Dataset START

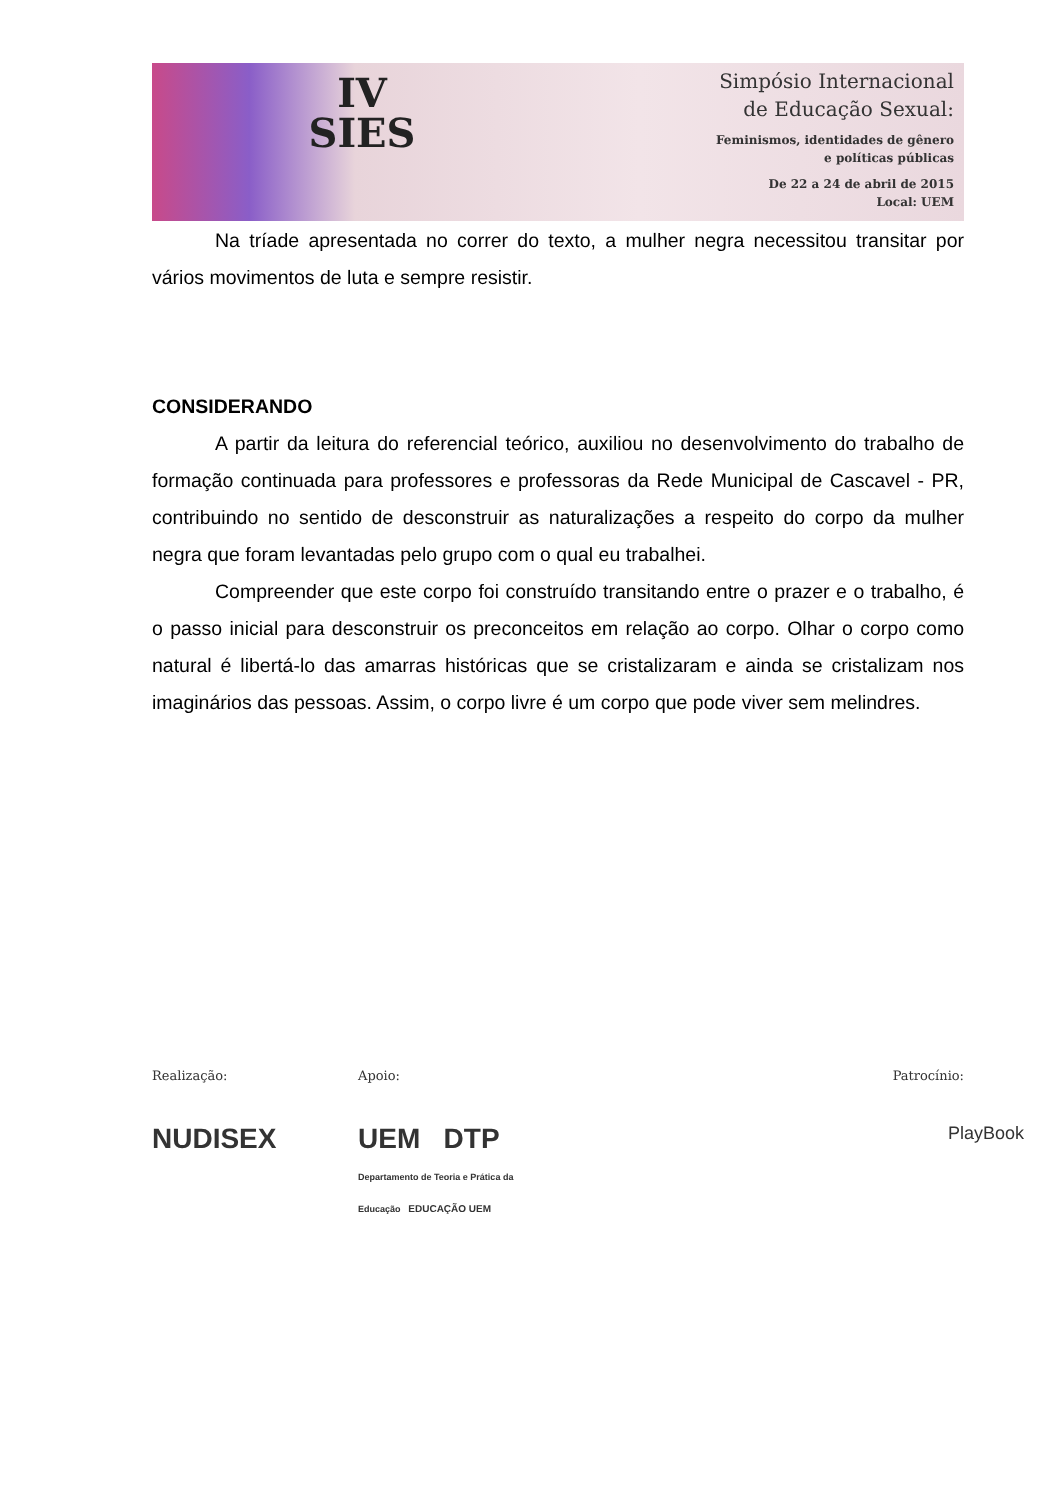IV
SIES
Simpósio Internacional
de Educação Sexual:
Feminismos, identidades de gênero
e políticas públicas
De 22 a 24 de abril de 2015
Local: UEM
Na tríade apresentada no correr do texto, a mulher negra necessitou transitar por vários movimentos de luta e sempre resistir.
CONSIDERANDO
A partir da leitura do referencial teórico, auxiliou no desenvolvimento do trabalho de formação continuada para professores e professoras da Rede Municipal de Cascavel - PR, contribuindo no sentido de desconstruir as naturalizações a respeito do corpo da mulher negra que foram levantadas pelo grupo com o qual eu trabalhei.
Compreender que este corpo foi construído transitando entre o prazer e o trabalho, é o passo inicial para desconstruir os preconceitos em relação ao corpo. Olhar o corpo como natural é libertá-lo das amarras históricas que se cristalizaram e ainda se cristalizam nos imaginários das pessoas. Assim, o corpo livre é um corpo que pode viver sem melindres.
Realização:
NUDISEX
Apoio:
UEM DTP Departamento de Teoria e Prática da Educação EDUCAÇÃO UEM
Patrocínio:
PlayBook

Dataset END

* [Exercise] Exact repetition is required for the lines from the first one in the listing through the one that holds "CONSIDERANDO", and pictures are to be omitted.

* [The completed task]
IV
SIES
Simpósio Internacional
de Educação Sexual:
Feminismos, identidades de gênero
e políticas públicas
De 22 a 24 de abril de 2015
Local: UEM
Na tríade apresentada no correr do texto, a mulher negra necessitou transitar por vários movimentos de luta e sempre resistir.
CONSIDERANDO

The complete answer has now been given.